● GIVEN INSTRUCTION
Please reproduce every line of the items below character for character, leaving out the pictures.
* BEGIN *
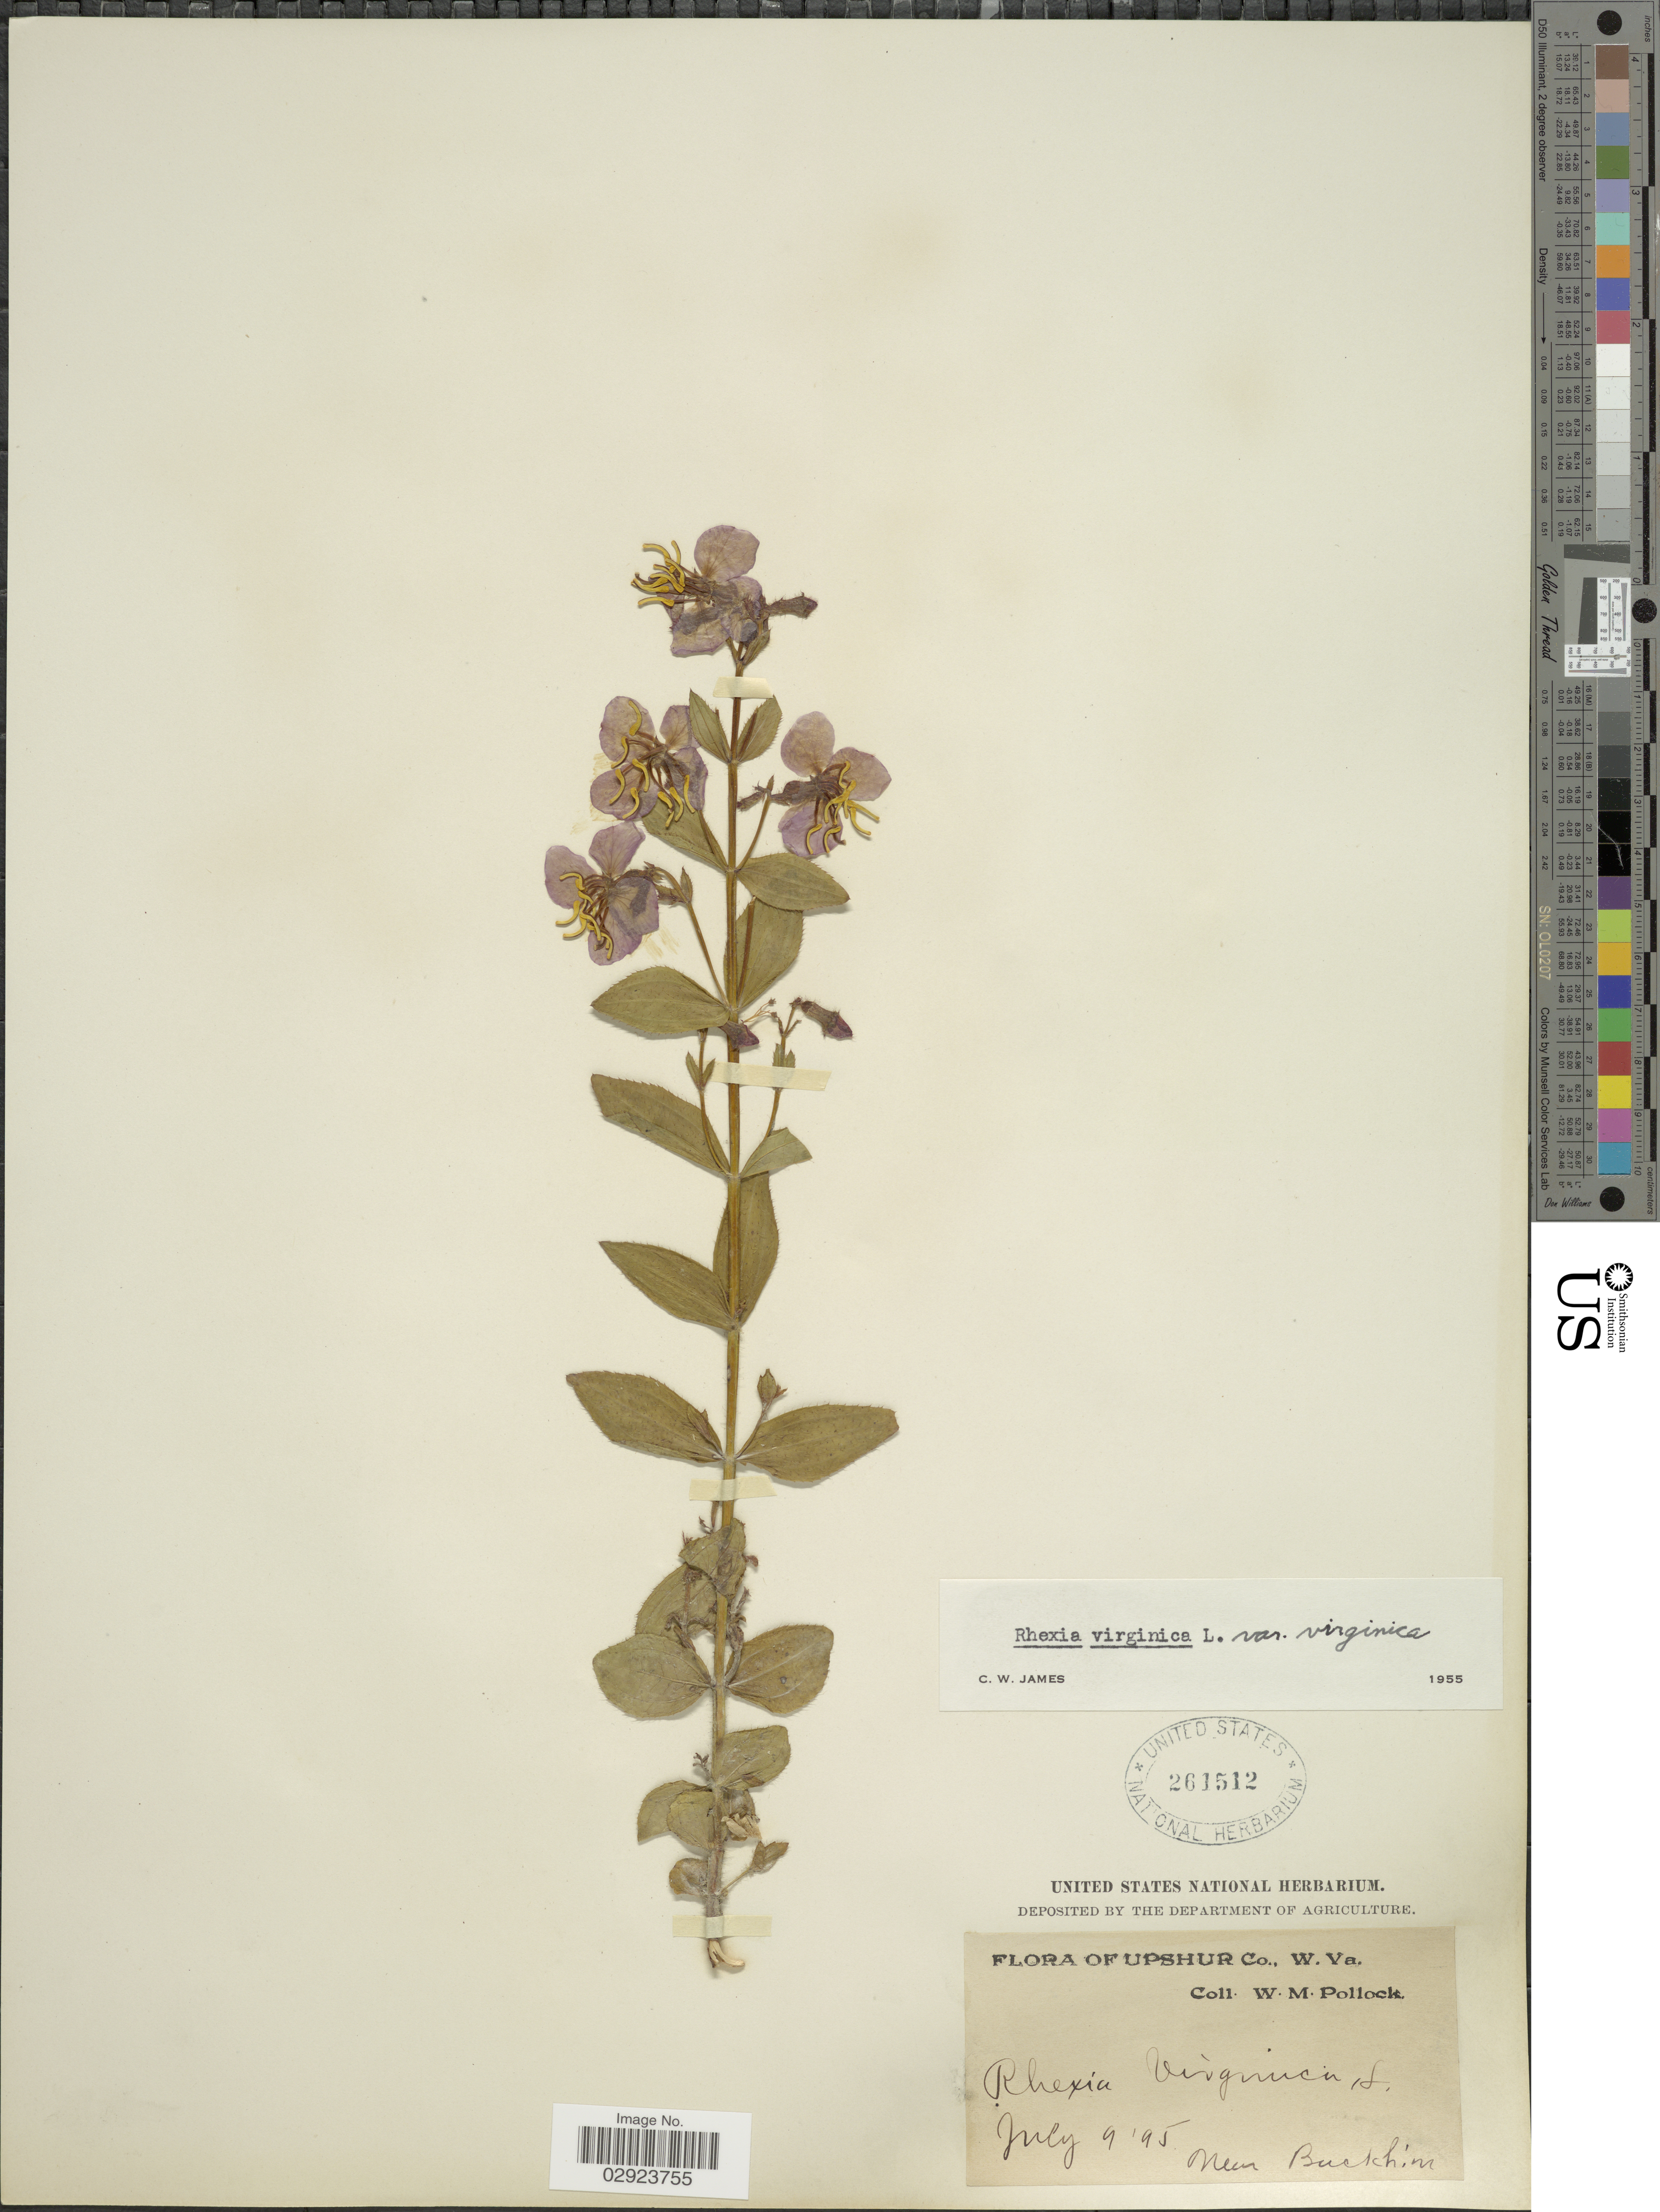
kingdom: Plantae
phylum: Tracheophyta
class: Magnoliopsida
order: Myrtales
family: Melastomataceae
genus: Rhexia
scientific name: Rhexia virginica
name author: L.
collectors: W. M. Pollock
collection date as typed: Transcribed d/m/y: 9/7/95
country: United States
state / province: West Virginia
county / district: Upshur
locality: W. Va. Near Bucklin.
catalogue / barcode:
* END *
● FULL SOLUTION
kingdom: Plantae
phylum: Tracheophyta
class: Magnoliopsida
order: Myrtales
family: Melastomataceae
genus: Rhexia
scientific name: Rhexia virginica
name author: L.
collectors: W. M. Pollock
collection date as typed: Transcribed d/m/y: 9/7/95
country: United States
state / province: West Virginia
county / district: Upshur
locality: W. Va. Near Bucklin.
catalogue / barcode:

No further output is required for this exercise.